§ Tarefa proposta A
Relacione todas as instituições citadas pelo nome no texto sobre o manifesto da SOCEGO.
§ Tarefa proposta B
Dê seguimento ao texto sobre o manifesto da SOCEGO a partir da última frase apresentada.

§ Texto fornecido
SOCEGO divulga Manifesto contra Projetos de Lei que criminalizam a prática obstétrica
A Associação Cearense de Ginecologia e Obstetrícia (SOCEGO), federada da FEBRASGO, divulgou um Manifesto contra os Projetos de Lei nº 2373/2023 e nº 1773/2025.
Diante da relevância do tema e dos possíveis impactos dessas propostas parlamentares sobre a assistência à saúde da mulher, a FEBRASGO reforça a importância do engajamento das demais federadas na ampliação dessa mobilização, por meio de seus canais de comunicação e relacionamento institucional.
“Esse é um movimento importante, que desejamos ver em todas as federadas. Juntos, somos mais fortes para defender e fortalecer a nossa especialidade”, declara a Dra. Lia Cruz Vaz da Costa Damásio, diretora de Defesa e Valorização Profissional da FEBRASGO.
A FEBRASGO também lembra que criou um comitê de emergência, composto por especialistas e professores da área, com o objetivo de acompanhar e discutir o tema em âmbito nacional, além de subsidiar tecnicamente o posicionamento da entidade. A Federação atua em conjunto com o Conselho Federal de Medicina (CFM) e outras instituições médicas na defesa de uma assistência baseada em evidências científicas, ética e responsabilidade profissional.
Leia abaixo a íntegra do Manifesto
A SOCEGO vem a público manifestar-se contrária aos Projetos de Lei nº 2373/2023 e nº 1773/2025, que caminham no sentido da criminalização indiscriminada de atos médicos relacionados à prática obstétrica.

§ Conjunto de itens
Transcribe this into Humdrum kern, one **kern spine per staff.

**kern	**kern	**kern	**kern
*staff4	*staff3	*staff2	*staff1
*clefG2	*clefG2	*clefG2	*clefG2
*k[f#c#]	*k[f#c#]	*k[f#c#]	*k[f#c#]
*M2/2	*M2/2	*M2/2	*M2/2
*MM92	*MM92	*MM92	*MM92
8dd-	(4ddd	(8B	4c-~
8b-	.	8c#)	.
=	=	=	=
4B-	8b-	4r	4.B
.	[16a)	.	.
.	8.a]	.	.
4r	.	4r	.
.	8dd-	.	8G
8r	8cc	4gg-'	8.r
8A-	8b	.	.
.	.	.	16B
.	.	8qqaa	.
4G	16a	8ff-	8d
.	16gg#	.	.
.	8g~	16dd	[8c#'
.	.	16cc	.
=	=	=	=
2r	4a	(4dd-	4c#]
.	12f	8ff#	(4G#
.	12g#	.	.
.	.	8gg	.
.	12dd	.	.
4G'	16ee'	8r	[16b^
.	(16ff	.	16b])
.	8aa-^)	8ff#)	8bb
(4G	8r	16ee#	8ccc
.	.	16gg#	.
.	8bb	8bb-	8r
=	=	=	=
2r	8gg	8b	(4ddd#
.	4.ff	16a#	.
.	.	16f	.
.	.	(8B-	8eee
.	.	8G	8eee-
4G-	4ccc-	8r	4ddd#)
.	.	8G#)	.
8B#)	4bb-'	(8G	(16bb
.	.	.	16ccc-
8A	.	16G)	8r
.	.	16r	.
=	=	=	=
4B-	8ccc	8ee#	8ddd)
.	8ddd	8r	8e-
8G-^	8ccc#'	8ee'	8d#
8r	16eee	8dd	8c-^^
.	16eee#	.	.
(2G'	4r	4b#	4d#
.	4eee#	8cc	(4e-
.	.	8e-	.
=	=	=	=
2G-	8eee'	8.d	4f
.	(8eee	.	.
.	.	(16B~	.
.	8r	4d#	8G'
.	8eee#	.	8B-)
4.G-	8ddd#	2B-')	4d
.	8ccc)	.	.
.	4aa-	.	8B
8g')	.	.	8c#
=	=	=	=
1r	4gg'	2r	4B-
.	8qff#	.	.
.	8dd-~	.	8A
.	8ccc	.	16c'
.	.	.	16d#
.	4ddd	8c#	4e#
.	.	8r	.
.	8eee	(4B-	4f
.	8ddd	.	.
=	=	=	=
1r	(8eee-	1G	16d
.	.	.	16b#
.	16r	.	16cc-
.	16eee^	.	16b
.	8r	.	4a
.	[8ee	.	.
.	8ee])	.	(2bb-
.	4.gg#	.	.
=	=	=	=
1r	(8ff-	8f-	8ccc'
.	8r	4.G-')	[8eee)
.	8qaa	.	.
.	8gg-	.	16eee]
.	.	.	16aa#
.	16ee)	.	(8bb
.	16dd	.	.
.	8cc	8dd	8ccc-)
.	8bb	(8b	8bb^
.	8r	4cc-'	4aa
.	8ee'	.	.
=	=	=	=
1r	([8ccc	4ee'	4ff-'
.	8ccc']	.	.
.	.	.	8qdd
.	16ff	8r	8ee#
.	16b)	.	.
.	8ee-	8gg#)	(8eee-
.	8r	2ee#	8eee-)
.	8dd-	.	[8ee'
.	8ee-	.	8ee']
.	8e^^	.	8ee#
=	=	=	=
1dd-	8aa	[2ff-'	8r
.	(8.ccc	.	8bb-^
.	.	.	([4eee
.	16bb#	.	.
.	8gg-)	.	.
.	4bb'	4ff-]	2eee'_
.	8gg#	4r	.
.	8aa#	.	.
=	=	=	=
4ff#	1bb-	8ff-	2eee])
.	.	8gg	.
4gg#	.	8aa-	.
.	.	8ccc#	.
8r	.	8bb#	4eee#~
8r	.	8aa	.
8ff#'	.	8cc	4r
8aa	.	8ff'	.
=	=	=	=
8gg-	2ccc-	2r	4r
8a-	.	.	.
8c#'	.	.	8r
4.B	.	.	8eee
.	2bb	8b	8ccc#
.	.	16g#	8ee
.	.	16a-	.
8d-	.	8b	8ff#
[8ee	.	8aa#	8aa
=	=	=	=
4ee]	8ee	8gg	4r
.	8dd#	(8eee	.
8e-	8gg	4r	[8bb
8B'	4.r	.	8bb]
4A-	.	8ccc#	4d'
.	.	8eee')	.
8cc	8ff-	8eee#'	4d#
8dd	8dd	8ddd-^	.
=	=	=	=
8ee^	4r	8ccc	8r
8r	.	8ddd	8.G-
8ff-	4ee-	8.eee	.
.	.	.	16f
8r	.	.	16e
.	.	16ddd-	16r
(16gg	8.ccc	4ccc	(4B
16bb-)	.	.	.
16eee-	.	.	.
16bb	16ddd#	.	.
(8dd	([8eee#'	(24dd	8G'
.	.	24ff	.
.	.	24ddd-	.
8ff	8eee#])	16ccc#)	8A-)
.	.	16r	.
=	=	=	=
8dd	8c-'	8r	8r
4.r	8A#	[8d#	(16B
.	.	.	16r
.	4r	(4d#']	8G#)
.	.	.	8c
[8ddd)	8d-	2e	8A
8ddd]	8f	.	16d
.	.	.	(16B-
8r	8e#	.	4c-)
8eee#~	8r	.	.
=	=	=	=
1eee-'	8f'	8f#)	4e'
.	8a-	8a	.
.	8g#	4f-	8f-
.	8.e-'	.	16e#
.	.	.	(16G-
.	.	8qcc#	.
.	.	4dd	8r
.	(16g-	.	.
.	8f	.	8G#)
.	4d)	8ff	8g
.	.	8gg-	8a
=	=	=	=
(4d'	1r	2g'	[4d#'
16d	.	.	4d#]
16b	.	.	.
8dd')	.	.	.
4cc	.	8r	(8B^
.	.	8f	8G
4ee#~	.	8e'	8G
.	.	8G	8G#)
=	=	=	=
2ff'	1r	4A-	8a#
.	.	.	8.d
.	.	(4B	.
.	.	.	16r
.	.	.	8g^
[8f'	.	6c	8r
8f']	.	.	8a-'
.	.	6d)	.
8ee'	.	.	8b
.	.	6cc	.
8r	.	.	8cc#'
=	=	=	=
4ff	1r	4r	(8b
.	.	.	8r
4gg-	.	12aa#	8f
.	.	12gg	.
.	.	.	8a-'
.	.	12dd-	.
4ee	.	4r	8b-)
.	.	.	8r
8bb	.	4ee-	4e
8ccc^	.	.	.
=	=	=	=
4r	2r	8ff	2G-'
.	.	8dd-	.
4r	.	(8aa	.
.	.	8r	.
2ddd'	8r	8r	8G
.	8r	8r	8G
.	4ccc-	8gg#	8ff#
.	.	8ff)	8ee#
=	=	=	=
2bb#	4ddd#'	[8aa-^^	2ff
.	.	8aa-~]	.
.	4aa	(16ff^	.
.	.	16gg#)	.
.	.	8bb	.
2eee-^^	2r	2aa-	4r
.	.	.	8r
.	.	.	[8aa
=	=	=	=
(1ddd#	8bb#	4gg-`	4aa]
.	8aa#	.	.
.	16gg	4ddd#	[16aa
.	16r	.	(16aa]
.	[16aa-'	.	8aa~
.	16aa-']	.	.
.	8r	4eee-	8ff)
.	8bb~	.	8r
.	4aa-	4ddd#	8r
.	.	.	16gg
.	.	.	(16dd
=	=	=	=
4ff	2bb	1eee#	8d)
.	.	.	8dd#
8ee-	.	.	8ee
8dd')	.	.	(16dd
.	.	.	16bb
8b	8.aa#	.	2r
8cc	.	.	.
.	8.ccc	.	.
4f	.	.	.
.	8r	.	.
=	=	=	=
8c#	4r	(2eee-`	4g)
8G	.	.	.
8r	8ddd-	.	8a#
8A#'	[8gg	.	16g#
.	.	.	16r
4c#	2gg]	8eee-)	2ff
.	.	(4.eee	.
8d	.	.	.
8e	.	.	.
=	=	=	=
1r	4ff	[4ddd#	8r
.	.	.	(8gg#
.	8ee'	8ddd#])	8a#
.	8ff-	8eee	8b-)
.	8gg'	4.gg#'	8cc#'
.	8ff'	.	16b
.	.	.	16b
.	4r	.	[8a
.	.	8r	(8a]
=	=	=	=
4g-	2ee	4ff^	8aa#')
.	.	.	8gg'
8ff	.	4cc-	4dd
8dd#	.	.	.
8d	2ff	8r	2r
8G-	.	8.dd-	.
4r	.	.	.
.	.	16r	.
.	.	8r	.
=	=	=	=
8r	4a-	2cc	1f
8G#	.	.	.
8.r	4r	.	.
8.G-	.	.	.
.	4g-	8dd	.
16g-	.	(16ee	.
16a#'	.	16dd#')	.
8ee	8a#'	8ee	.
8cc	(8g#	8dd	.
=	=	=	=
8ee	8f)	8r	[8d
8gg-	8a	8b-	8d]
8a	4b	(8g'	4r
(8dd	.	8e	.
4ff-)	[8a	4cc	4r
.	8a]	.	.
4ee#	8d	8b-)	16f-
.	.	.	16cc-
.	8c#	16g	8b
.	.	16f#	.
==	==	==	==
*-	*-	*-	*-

§ Resposta do exercício A
- Associação Cearense de Ginecologia e Obstetrícia (SOCEGO)
- FEBRASGO
- Conselho Federal de Medicina (CFM)

§ Resposta do exercício B
Defendemos, como sociedade, o respeito e o cuidado digno a todas as mulheres, em todas as fases de suas vidas, especialmente durante a gestação e o puerpério. É nossa responsabilidade promover e difundir amplamente as diretrizes nacionais e internacionais, bem como a legislação vigente, que orientam a assistência ao parto adequado com base em evidências científicas.
Ressaltamos, contudo, que a assistência ao parto envolve situações dinâmicas e, por vezes, imprevisíveis, que exigem decisões rápidas e precisas, fundamentais para a redução da morbimortalidade materna e neonatal.
Diante desse contexto, defendemos o diálogo, a responsabilização ética e o aprimoramento contínuo da assistência. No entanto, discordamos veementemente de iniciativas que promovam a criminalização da prática obstétrica, por representarem grave ameaça à segurança de mulheres e recém-nascidos.